View larger version (13K): [in this window] [in a new window]   Fig. 1. Induction of allergic diarrhea by ovalbumin (OVA). A: development of acute diarrhea symptoms in mice sensitized to OVA and fed repeatedly with 50 mg OVA. (Cumulative data from 30 mice, with 4 mice killed after each time point, and the remainder killed after feed 4.) Data are cumulative incidence of diarrhea; therefore, no error bars are given. B: development of acute diarrhea symptoms in mice sensitized to OVA and fed with 50, 5, or 1 mg of OVA. Mice fed low-dose OVA did not develop symptoms but were primed to develop symptoms at the first high-dose OVA challenge. C–E: electrophysiology responses to in vitro OVA challenge in sensitized and fed (5 mg x 5 feedings) mice. C: short-circuit current (Isc) in jejunal segments before and after (peak, 3–5 min after challenge) addition of 200 µg/ml of OVA to the Ussing chamber. D: Isc in jejunal segments before and after addition of OVA to the Ussing chamber in the presence of luminal glucose to induce sodium absorption. E: resistance (R) of the jejunal segments before and after (peak, 3–5 min after challenge) addition of OVA to the Ussing chamber. ***P < 0.001.

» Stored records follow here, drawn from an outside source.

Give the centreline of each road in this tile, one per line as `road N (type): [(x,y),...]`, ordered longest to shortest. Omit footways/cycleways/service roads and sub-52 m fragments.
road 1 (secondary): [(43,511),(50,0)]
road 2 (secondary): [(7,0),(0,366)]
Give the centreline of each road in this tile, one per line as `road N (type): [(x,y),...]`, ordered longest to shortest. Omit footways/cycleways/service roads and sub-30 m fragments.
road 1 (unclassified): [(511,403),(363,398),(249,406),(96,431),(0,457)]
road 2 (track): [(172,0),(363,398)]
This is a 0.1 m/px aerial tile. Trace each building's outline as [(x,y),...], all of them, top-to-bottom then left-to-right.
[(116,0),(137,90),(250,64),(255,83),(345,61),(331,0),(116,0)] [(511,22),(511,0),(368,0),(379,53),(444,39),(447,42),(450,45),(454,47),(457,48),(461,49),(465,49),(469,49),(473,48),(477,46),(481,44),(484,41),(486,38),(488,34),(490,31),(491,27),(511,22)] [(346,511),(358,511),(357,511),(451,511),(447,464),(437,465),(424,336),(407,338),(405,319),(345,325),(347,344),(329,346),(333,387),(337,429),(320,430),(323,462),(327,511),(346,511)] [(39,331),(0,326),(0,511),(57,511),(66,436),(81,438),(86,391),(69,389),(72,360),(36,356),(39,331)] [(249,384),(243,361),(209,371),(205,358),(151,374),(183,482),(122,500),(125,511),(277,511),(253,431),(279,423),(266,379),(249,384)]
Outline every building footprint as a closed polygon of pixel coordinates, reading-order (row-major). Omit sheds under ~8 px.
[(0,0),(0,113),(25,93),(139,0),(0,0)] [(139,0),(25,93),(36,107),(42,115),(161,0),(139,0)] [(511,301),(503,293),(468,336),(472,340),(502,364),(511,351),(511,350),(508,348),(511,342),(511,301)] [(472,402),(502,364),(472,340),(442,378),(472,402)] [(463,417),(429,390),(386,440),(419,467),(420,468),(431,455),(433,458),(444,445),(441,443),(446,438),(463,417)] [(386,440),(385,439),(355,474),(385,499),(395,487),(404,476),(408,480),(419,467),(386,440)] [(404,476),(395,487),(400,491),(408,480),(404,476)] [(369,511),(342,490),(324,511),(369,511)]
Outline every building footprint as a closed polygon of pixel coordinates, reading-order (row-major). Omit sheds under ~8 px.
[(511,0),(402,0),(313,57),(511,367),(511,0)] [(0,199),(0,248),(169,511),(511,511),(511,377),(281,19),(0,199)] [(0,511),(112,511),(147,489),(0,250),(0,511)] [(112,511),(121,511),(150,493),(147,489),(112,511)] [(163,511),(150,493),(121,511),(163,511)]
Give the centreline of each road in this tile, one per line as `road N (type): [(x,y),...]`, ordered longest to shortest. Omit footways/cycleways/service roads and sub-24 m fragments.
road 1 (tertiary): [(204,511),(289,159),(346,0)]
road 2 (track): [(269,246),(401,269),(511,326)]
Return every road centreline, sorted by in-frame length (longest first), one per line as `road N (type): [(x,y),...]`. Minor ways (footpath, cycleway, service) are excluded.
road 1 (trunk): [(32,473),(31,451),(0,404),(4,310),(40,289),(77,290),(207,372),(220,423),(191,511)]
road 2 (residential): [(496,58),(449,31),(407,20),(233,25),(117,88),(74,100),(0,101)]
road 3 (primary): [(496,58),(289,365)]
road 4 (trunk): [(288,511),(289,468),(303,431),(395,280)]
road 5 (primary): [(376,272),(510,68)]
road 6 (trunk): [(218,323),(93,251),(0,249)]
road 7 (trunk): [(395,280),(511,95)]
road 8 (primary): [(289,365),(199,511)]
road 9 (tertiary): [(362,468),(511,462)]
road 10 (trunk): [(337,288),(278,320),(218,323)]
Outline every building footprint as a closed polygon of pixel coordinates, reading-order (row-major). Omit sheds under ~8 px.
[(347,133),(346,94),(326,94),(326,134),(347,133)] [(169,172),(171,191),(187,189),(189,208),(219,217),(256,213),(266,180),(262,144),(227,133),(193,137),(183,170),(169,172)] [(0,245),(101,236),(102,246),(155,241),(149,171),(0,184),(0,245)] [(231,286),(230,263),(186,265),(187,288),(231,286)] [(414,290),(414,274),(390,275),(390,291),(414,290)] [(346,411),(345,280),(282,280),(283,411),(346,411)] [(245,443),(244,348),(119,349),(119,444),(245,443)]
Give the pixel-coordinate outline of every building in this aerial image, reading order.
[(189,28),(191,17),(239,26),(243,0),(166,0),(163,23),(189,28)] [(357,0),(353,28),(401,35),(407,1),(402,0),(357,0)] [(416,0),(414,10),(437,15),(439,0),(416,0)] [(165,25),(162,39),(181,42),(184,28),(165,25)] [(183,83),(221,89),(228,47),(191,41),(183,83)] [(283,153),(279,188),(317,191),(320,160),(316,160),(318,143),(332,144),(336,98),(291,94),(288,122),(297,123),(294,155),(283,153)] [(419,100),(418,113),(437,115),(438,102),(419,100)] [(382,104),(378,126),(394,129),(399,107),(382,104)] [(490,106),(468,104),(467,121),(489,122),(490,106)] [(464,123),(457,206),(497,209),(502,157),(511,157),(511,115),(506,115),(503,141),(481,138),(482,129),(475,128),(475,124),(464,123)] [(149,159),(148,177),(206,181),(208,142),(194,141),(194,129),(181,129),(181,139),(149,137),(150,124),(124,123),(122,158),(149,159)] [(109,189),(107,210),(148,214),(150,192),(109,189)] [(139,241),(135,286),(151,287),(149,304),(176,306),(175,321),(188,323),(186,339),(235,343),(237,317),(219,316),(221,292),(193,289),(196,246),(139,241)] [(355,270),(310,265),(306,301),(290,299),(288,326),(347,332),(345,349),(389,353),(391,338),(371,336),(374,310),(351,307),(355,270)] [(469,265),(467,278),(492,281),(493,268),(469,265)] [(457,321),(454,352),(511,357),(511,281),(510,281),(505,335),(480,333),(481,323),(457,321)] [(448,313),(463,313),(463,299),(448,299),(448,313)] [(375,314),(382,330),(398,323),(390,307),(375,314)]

Onset of diarrhea symptoms was associated with increased numbers of jejunal mast cells, elevated intestinal OVA-specific IgE, and local cytokine upregulation. Mast cells per high-power field were significantly increased at the third feed of OVA (Fig. 2A). Mast cells were counted after chloroacetate esterase staining according to well-established protocols for intestinal mast cell staining (9, 15–17), and this increase was supported by real-time PCR showing an upregulation of the mouse mast cell protease-1 along the same time course (Fig. 2B). OVA-specific IgE within the intestinal lumen (intestinal lavage contents measured by ELISA) was also significantly increased from baseline (Fig. 2C) with the development of symptoms at the third feed.

View larger version (14K): [in this window] [in a new window]   Fig. 2. Induction of jejunal allergic inflammation by OVA. A: number of mast cells in the jejunum of mice sensitized and fed with OVA. Mast cells were stained with chloroacetate esterase, and 10 high-power fields (HPF) were counted per mouse. Data are means ± SE for 4 mice per time point. B: expression of mouse mast cell protease-1 (MMCP-1) by quantitative PCR using RNA isolated from whole thickness jejunum. Data are means + SE of triplicates from pooled RNA from 4 mice/time point. C: OVA-specific IgE in small intestinal lavage fluid. Data are means ± SE for 4 mice per time point. OD, optical density. D: cytokine mRNA expression in the jejunum as measured by real-time PCR. Tissue was harvested immediately after the 4th feed of OVA. Data were normalized to GAPDH and then expressed as fold change of mice sensitized and fed with OVA (n = 12) compared with mice sensitized to OVA but unfed (n = 3). E: time course of IL-4 and IL-13 expression in the jejunum. Tissue was harvested immediately after 0–3 feeds of OVA, RNA was isolated, and quantitative PCR was performed on pooled RNA from 4 mice/time point. *P < 0.05, **P < 0.01, ***P < 0.001.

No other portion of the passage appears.